MNHB: Convenience Retailer Surpasses Earnings Expectations Amid Strong Operational Turnaround
Investment Bank | TA SECURITIES |
---|---|
TP (Target Price) | RM0.25 (+25.0%) |
Last Traded | RM0.20 |
Recommendation |
Convenience retailer has reported robust financial performance for its first nine months of FY25 (9MFY25), with core profits significantly exceeding both analyst and consensus expectations. The impressive results underscore a successful operational turnaround, primarily driven by enhanced cost efficiencies and an improved business mix across its various brands.
Performance Review
For 9MFY25, the company recorded a core profit of MYR13.6 million, marking a substantial 70.2% year-on-year increase. This figure met 70% of the investment bank’s full-year estimate and surpassed consensus expectations by achieving 81% of their forecast. The third quarter of FY25 (3QFY25) alone saw core profit surge by an impressive 120% quarter-on-quarter to MYR6.6 million, signalling a return to pre-pandemic profitability levels. This strong performance was supported by a 9% year-on-year revenue growth for 9MFY25, reaching MYR649.4 million.
Key Operational Drivers
The notable profit growth is attributed to several key operational improvements. The company benefited from an improved product mix, particularly within its CU brand, coupled with more effective wastage control.
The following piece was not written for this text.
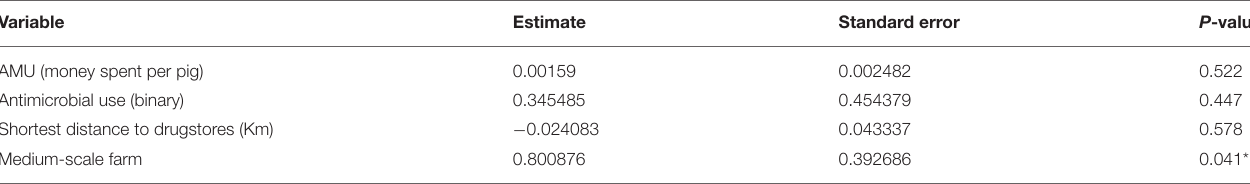
TABLE 2 | LASSO-penalized generalized linear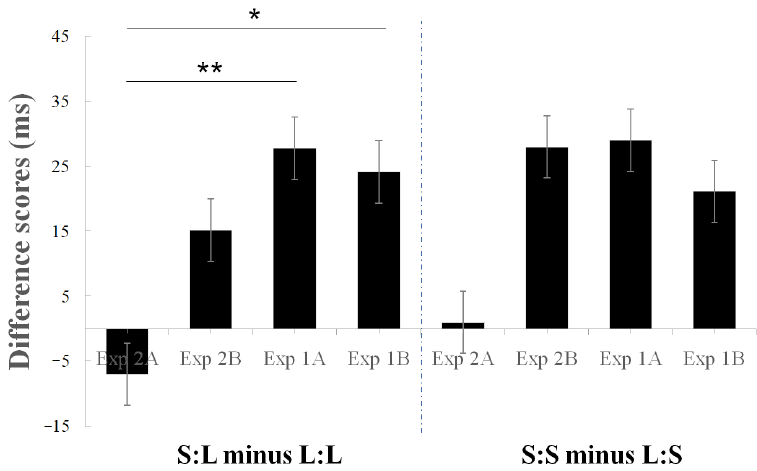
Figure 7. Difference scores in Experiment 1 and Experiment 2. The difference scores in S:L and L:L are significantly different between Experiment 2A (Exp2A) and Experiment 1A (Exp1A) and between Exp2A and Experiment 1B. * p < 0.05, ** p <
The higher contribution from CU, which commands better margins, and the strong performance of its food processing centre (FPC), which reported a PBT of MYR1.2 million, were significant contributors. Additionally, a lower effective tax rate of 20.7%, facilitated by the utilisation of CU/FPC’s prior-year tax losses, further bolstered the bottom line. Gross profit margin for 9MFY25 improved by 0.9 percentage points year-on-year to 38.3%.
Challenges and Resilience
While the company navigated challenges such as seasonally softer sales during Ramadan in 2QFY25 and faced higher rental expenses due to sales & service tax (SST) expansion, these were largely mitigated by the robust operational improvements and strategic expansion, including the opening of 53 new stores, bringing the total to 679 outlets.
Future Outlook
Looking ahead, the outlook remains positive. The CU brand is projected to achieve profitability and contribute significantly to earnings in FY26, underpinned by tighter wastage control and a refined product assortment. The company is expected to maintain its solid and stable performance, with management prioritising the expansion of its already profitable brands. The Supervalue brand is also poised to benefit from increased customer traffic and spending through the Basic Rahmah Assistance (SARA) redemption programme. Furthermore, the upcoming Visit Malaysia Year 2026 is anticipated to serve as a catalyst, especially for outlets located in tourist-heavy areas. These factors are expected to drive higher sales volumes, enhance bargaining power with suppliers, expand gross profit margins, and improve FPC utilisation.
Investment Recommendation
The investment bank has maintained its “BUY” recommendation for the company, affirming its confidence in the ongoing turnaround and future growth prospects. Its target price implies a significant upside, supported by a valuation close to its pre-pandemic P/E mean. Key risks highlighted include a potential reversion of CU to losses, weaker-than-expected consumer sentiment, and higher-than-expected operating costs.